> Description of the task:
Copy every line that holds the string "Left" from the data below.

> Extracted entries:
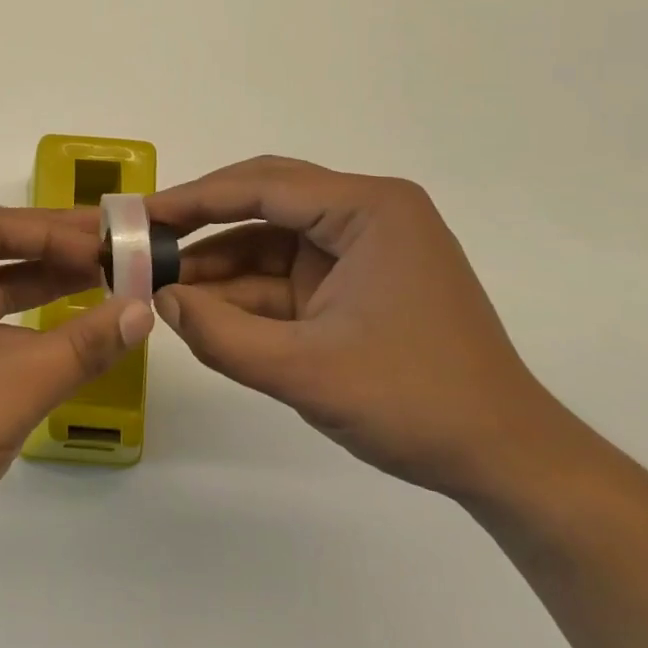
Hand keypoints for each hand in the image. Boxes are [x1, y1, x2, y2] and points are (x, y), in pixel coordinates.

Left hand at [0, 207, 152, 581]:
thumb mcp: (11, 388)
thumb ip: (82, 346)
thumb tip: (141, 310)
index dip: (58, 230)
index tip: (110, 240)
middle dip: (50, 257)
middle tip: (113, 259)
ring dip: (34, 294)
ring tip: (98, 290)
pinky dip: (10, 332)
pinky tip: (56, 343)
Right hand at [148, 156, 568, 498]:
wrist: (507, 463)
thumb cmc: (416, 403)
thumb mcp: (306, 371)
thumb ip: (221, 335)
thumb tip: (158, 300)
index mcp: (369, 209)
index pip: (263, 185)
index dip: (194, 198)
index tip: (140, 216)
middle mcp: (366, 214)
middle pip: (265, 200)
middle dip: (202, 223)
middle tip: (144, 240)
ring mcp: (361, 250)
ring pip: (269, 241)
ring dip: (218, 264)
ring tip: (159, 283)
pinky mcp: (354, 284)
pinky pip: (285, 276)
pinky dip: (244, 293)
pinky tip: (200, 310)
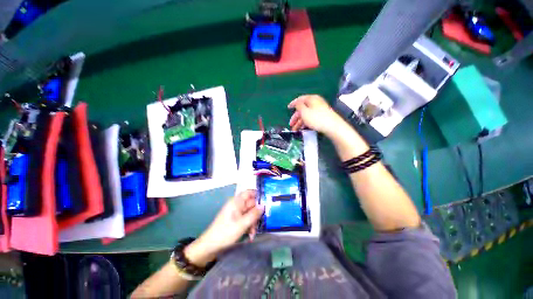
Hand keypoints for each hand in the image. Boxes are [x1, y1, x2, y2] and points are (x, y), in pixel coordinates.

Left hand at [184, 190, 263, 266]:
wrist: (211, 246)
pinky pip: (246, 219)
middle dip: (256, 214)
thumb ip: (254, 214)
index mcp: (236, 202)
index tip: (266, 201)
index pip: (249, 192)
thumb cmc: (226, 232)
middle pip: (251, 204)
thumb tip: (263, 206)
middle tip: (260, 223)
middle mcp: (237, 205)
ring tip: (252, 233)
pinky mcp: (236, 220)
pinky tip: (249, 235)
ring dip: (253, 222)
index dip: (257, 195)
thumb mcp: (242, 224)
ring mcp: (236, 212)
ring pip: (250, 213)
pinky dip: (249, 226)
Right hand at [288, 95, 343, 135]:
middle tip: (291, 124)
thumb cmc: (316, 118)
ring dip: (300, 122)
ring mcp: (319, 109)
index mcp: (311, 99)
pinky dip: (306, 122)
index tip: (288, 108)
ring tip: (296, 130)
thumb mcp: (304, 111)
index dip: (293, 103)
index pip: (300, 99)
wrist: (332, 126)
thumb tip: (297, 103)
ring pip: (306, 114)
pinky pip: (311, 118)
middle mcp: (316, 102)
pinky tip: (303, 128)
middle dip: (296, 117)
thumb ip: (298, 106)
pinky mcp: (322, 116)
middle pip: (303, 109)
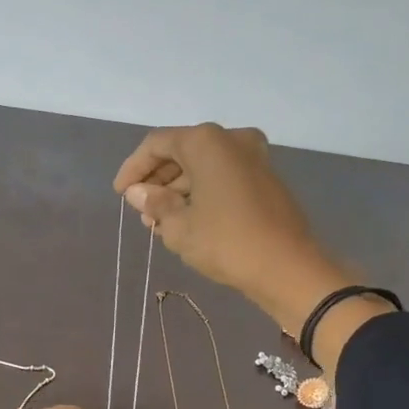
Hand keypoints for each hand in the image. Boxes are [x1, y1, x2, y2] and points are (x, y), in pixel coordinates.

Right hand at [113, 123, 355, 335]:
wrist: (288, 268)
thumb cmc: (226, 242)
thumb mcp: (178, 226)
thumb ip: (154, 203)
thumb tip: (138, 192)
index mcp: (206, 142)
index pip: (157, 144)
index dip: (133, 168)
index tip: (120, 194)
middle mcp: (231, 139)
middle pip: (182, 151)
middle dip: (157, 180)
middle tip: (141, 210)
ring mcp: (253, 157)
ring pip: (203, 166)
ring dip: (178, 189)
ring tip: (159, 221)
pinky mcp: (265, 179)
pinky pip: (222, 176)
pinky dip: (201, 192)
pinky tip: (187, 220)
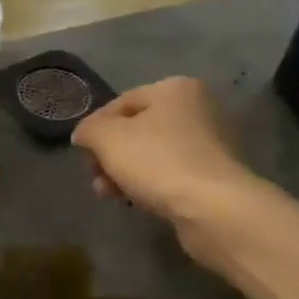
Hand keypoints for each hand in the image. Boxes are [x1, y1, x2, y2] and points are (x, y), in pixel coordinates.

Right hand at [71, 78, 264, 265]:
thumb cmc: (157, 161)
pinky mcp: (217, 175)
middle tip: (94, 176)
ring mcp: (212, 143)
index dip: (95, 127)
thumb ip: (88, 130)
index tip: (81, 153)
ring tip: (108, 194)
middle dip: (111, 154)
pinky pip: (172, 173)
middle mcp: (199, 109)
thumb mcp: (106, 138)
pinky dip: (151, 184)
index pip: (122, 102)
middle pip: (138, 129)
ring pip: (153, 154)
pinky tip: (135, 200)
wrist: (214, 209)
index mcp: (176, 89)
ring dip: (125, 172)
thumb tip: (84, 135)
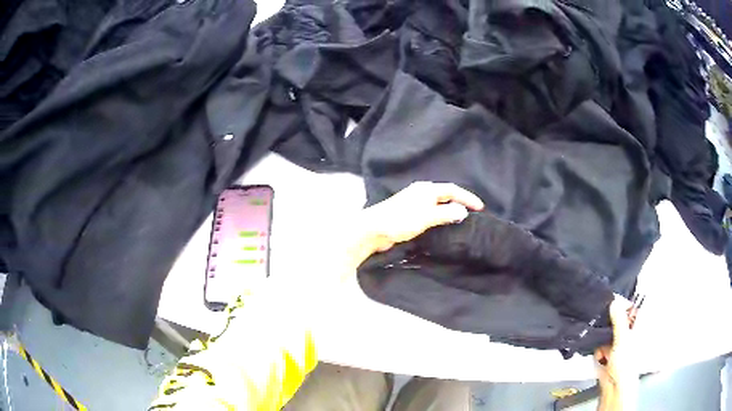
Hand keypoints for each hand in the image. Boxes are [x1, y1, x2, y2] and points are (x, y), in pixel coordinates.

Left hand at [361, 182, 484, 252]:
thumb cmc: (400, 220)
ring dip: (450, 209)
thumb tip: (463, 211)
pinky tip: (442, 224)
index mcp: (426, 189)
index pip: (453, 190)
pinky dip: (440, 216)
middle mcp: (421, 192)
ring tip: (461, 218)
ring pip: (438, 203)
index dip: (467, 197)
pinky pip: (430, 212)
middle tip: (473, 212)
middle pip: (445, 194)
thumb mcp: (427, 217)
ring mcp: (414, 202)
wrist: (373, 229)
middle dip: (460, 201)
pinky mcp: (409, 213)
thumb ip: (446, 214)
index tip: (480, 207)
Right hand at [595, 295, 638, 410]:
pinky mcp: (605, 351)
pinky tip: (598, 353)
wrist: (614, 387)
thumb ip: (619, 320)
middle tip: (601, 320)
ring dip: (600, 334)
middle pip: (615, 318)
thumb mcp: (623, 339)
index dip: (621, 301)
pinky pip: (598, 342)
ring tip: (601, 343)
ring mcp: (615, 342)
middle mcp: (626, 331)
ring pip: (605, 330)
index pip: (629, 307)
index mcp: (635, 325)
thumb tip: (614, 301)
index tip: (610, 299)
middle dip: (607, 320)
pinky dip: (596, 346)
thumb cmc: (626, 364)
---
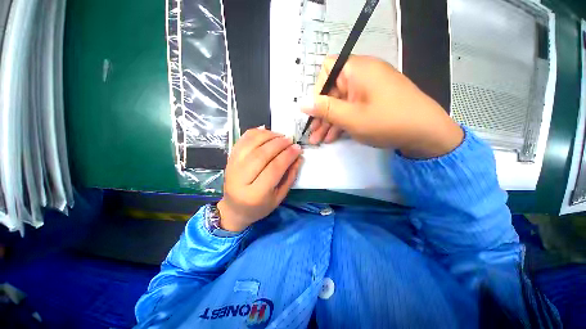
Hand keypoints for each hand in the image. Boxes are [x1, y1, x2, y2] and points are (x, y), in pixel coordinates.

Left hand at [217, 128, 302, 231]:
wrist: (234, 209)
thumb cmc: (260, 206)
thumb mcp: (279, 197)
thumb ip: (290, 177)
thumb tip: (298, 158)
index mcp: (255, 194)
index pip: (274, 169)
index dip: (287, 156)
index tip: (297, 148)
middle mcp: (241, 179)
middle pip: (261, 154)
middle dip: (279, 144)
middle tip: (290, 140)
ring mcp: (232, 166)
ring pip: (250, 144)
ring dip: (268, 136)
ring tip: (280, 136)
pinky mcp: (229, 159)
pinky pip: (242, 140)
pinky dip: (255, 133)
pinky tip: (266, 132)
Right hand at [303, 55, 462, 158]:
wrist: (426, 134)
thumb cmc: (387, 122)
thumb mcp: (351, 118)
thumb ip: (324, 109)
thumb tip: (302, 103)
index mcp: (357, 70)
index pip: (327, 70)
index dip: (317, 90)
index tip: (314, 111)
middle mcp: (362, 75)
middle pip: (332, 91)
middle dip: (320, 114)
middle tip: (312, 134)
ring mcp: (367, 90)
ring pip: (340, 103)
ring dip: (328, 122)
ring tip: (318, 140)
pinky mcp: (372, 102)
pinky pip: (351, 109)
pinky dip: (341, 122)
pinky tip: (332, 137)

> Written answer:
Left hand at [0, 207, 152, 581]:
Left hand at [184, 190, 263, 266]:
Left hand at [361, 182, 484, 252]:
Left hand at [217, 128, 302, 231]:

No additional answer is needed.